Monday, 30 January 2012

MAC

There are very few instances in the history of our clan whee the first syllable of our surname is 'Mac'. I have recently referred to the historically important Michael Macylhaggow. There are a couple of MacAlhagga names in the minutes of Bathgate, Scotland Masonic Lodge, which I'm sure are mistranscriptions. There is a Vicente Adam MacElhaga and his father Samuel and mother Joanna Whete who fascinatingly appear in a baptism record in Rosario, Copiapo, Chile. This event remains totally mysterious to me.

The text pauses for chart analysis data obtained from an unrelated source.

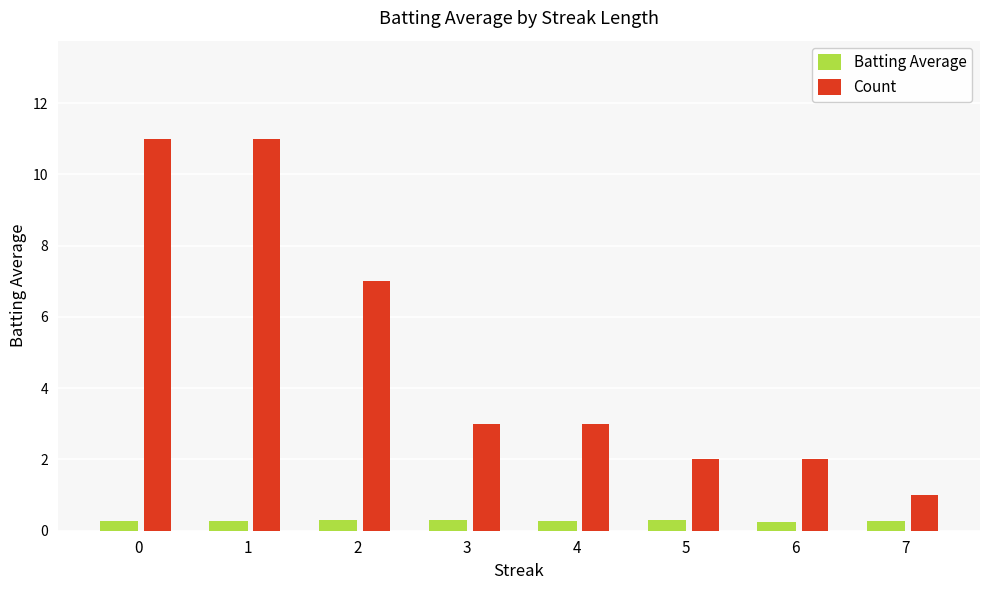

At how many categories does at least one series exceed 8?

2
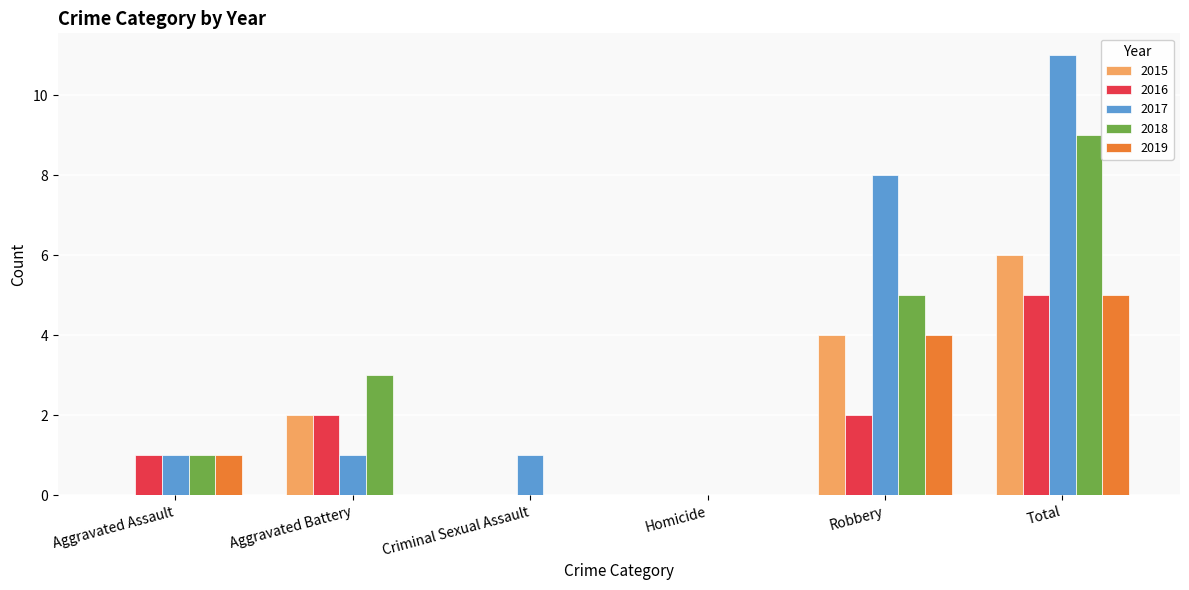

What is the maximum value for 2019?

5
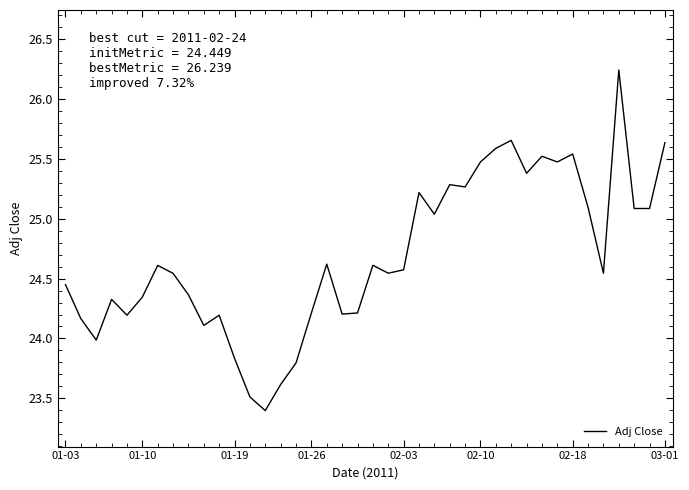

What is the smallest value displayed?

23.4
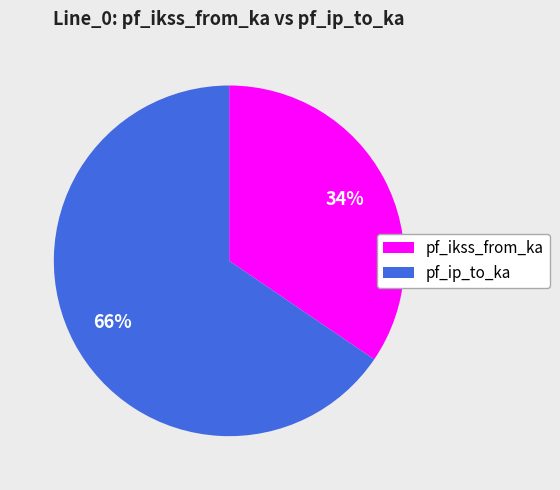

What is the largest slice in the pie chart?

pf_ip_to_ka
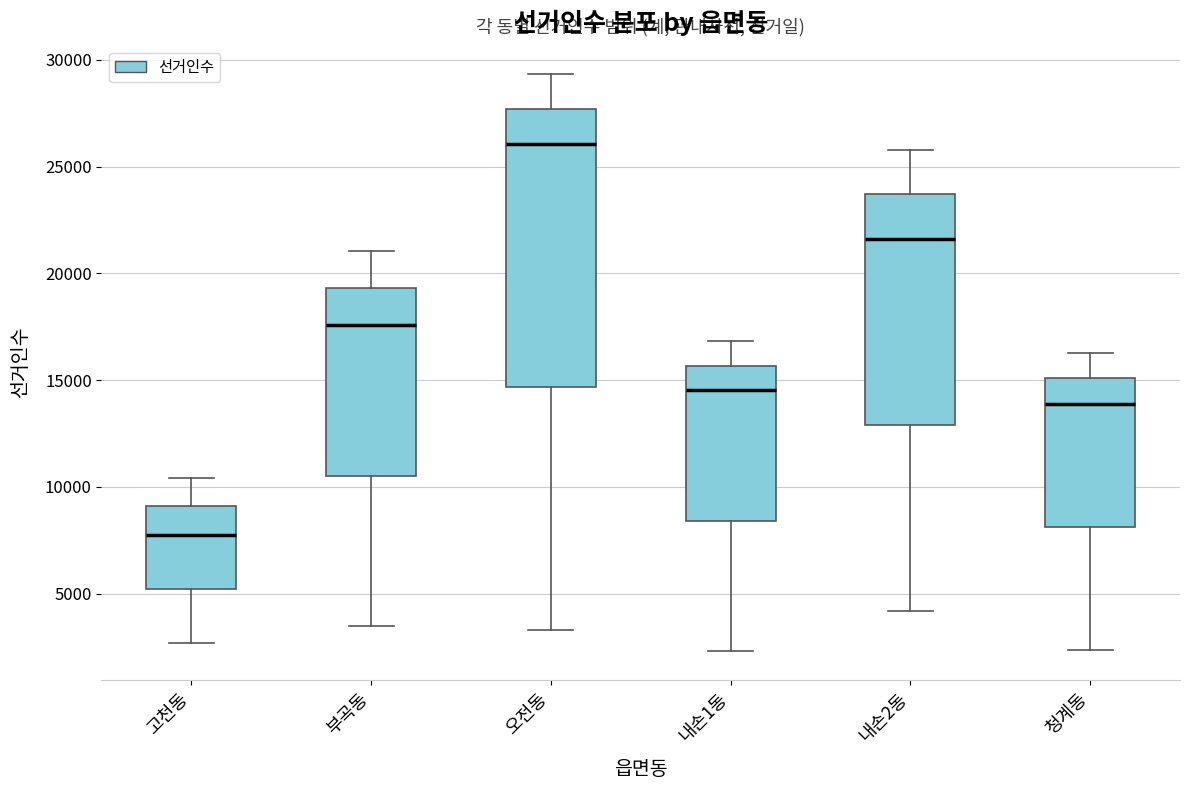

Which box is the tallest, from its lower edge to its upper edge?

오전동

A John MacHaggart appears in the 1881 English Census boarding in West Ham, Essex, and Two MacIlhaggers, John and Archie, appear in the 1906 Canada Census in a place called Assiniboia, Saskachewan. There are two other baptisms, of John MacHaggart and Margaret MacIlhagga both in 19th Century Ireland. Margaret, daughter of Archibald, married Joseph Adams in Belfast in 1915. Another Margaret MacIlhaggart (a widow) married Joseph Hills in Ballymena in 1903. However, I know this to be a mistranscription.

And now, in the 'findmypast' website I have found June MacIlhaggie who in the April-June Quarter of 1963 married David W. Howes in Chelmsford, Essex, and I have to confess that I have no idea how June fits into a clan family. There is only one 'June' in my Birth Index, namely June McIlhagga, daughter of Samuel who died in 2009 and whose burial in Ballee Cemetery, County Antrim, was reported in the Belfast Telegraph. At the time of her death she was June Miller (nee McIlhagga) and must I think have been born in the 1930s.

If anyone knows of any other instances, I would be interested to know about them. There is of course no difference between 'Mc' and 'Mac', and neither is more 'correct' than the other, and both get abbreviated in documents, especially in old handwriting, to M'.